TASK ITEM: From the line containing "middle mcp: (333, 281)" to the end of the listing, copy each line exactly and leave out all others.

DATA FOR THIS TASK:
=== Begin Enclosure ===

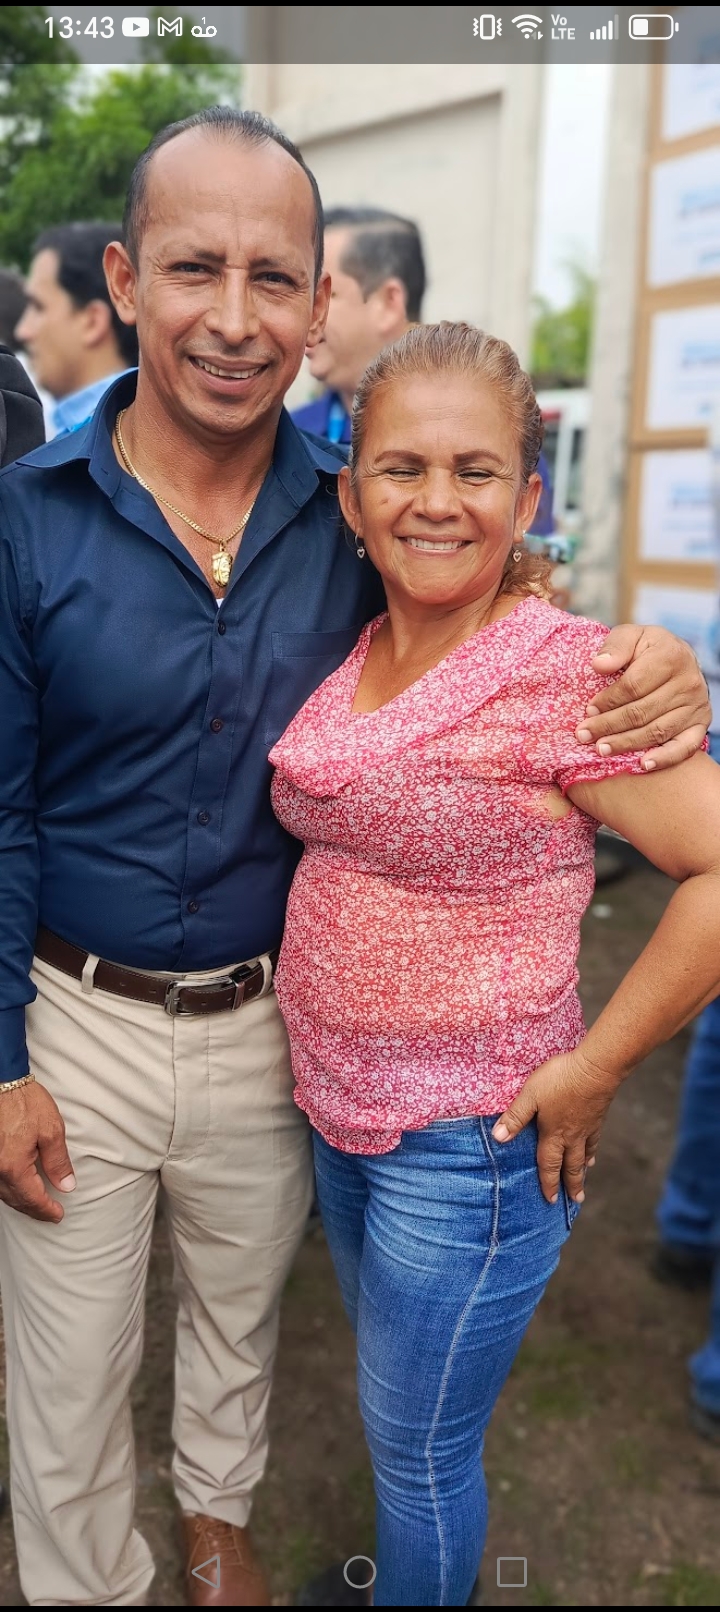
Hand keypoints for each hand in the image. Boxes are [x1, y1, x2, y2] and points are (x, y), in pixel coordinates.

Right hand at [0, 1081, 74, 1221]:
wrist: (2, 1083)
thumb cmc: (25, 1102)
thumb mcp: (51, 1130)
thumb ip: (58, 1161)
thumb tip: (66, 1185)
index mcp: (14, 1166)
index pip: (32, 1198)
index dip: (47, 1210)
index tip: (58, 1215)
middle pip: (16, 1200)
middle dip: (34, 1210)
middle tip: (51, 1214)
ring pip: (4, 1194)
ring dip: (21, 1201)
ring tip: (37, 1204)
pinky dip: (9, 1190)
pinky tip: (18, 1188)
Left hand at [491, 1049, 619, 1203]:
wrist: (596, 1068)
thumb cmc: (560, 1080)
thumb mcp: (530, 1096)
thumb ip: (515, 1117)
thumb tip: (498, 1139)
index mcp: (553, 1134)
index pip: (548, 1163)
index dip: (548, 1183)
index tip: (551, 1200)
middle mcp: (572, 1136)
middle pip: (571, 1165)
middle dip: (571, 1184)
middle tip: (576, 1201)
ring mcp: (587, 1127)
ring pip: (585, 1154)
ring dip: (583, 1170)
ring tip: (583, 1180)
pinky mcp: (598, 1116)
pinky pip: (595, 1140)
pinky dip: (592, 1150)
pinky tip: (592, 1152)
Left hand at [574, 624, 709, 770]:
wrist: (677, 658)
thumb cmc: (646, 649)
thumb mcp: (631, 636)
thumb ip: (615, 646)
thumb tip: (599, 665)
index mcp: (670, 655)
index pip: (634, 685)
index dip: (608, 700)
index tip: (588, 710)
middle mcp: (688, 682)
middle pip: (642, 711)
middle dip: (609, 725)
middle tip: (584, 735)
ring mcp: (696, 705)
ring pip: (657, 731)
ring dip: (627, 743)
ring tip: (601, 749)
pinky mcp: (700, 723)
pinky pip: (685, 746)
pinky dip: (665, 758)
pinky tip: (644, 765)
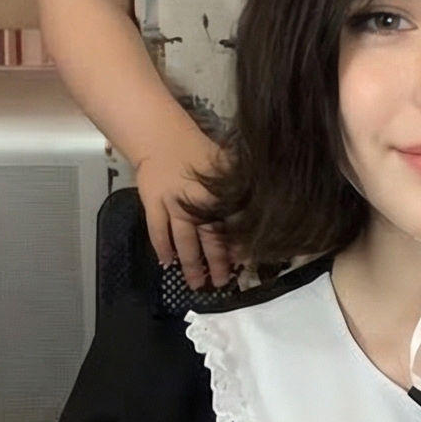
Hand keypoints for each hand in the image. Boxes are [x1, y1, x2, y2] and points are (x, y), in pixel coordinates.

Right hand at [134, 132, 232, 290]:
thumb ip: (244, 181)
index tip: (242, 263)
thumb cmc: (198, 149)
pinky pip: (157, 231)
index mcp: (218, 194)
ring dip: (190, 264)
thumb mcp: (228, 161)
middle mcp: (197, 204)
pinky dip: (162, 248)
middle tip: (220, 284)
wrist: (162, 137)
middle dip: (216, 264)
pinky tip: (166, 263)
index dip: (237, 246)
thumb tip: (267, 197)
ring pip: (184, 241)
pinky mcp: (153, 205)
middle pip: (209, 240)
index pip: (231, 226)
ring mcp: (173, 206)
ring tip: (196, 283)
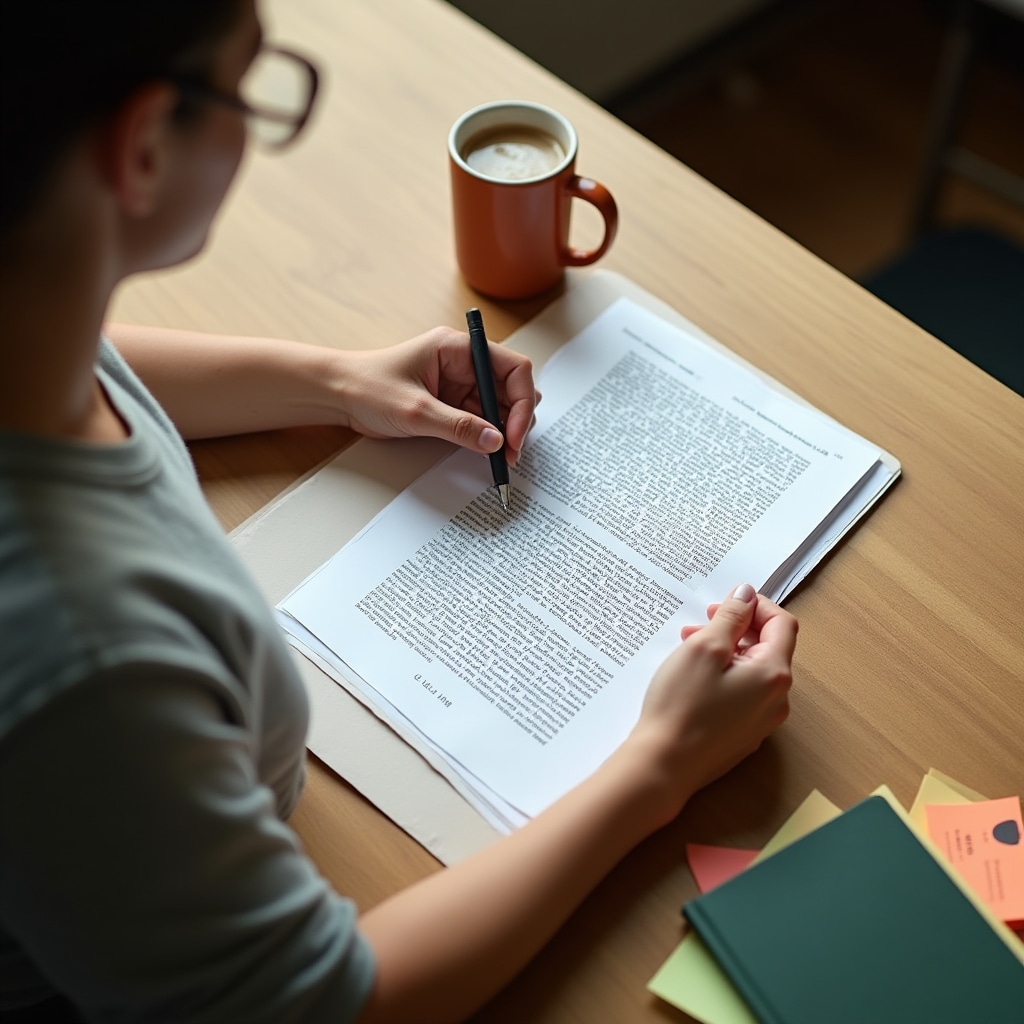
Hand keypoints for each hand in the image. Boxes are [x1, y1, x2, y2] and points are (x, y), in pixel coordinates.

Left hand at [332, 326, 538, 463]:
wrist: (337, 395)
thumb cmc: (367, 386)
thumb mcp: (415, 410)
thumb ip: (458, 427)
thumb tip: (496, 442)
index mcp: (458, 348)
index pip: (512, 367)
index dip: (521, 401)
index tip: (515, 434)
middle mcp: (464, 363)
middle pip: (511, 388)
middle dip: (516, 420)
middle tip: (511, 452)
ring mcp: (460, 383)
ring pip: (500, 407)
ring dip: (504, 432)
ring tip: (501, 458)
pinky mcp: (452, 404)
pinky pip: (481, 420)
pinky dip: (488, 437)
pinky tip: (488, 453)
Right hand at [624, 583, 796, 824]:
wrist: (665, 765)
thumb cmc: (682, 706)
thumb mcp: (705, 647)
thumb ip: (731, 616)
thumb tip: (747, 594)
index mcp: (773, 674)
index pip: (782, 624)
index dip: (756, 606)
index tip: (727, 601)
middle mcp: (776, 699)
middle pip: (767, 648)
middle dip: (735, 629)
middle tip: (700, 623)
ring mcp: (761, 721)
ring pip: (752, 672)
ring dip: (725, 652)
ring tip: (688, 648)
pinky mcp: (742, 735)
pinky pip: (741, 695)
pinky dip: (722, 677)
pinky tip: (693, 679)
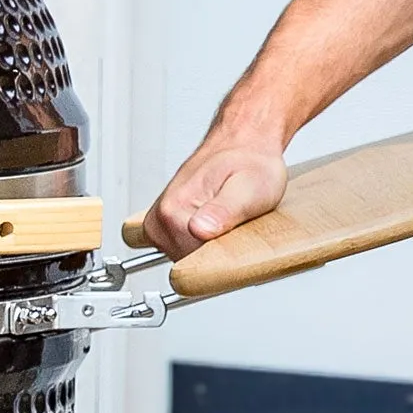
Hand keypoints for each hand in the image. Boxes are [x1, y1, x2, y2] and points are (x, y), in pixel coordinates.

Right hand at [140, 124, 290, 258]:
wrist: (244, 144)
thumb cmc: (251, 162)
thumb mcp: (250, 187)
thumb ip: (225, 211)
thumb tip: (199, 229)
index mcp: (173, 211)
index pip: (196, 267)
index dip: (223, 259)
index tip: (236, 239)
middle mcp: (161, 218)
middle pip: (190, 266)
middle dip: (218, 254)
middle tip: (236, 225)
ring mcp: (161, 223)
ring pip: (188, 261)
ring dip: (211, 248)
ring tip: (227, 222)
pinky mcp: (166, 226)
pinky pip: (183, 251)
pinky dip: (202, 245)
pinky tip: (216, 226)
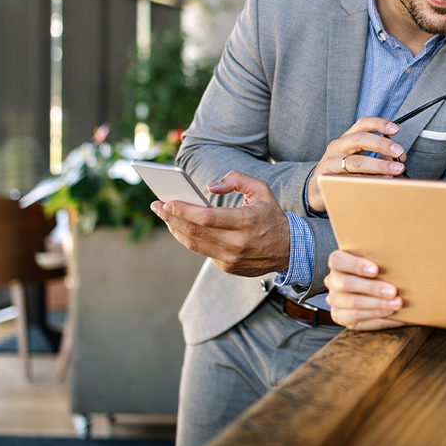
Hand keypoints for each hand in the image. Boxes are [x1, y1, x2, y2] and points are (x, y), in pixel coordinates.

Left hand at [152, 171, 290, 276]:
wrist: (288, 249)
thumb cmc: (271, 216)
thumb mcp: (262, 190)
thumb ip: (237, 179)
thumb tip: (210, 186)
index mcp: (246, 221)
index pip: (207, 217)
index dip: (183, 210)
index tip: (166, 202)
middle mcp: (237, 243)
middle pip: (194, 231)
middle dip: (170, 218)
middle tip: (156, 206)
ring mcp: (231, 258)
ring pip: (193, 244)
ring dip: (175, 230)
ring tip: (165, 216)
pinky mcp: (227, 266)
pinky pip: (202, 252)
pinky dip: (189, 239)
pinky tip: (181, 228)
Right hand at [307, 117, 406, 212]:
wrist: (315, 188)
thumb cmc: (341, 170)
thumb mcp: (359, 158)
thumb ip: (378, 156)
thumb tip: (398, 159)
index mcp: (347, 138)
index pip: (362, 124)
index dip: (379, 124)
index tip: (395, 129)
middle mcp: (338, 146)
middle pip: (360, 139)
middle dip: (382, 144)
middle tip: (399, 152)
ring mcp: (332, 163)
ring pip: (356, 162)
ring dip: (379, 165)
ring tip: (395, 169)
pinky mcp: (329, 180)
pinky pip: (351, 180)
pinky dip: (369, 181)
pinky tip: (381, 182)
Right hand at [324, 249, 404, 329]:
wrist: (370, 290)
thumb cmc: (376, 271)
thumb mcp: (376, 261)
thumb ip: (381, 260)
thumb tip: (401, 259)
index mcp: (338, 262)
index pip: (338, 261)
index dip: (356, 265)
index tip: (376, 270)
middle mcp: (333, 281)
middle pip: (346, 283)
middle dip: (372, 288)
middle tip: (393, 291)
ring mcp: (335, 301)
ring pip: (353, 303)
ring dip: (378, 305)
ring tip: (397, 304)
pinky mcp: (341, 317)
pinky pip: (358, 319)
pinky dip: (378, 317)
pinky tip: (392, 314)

=== End Enclosure ===

ANSWER BOX:
middle mcp: (333, 281)
middle pip: (346, 283)
middle dip: (372, 288)
middle tip: (393, 291)
ring mcp: (335, 301)
ring pip: (353, 303)
ring dip: (378, 305)
ring tip: (397, 304)
pinky mcp: (341, 317)
pinky pip: (358, 319)
pinky dip: (378, 317)
pinky tip: (392, 314)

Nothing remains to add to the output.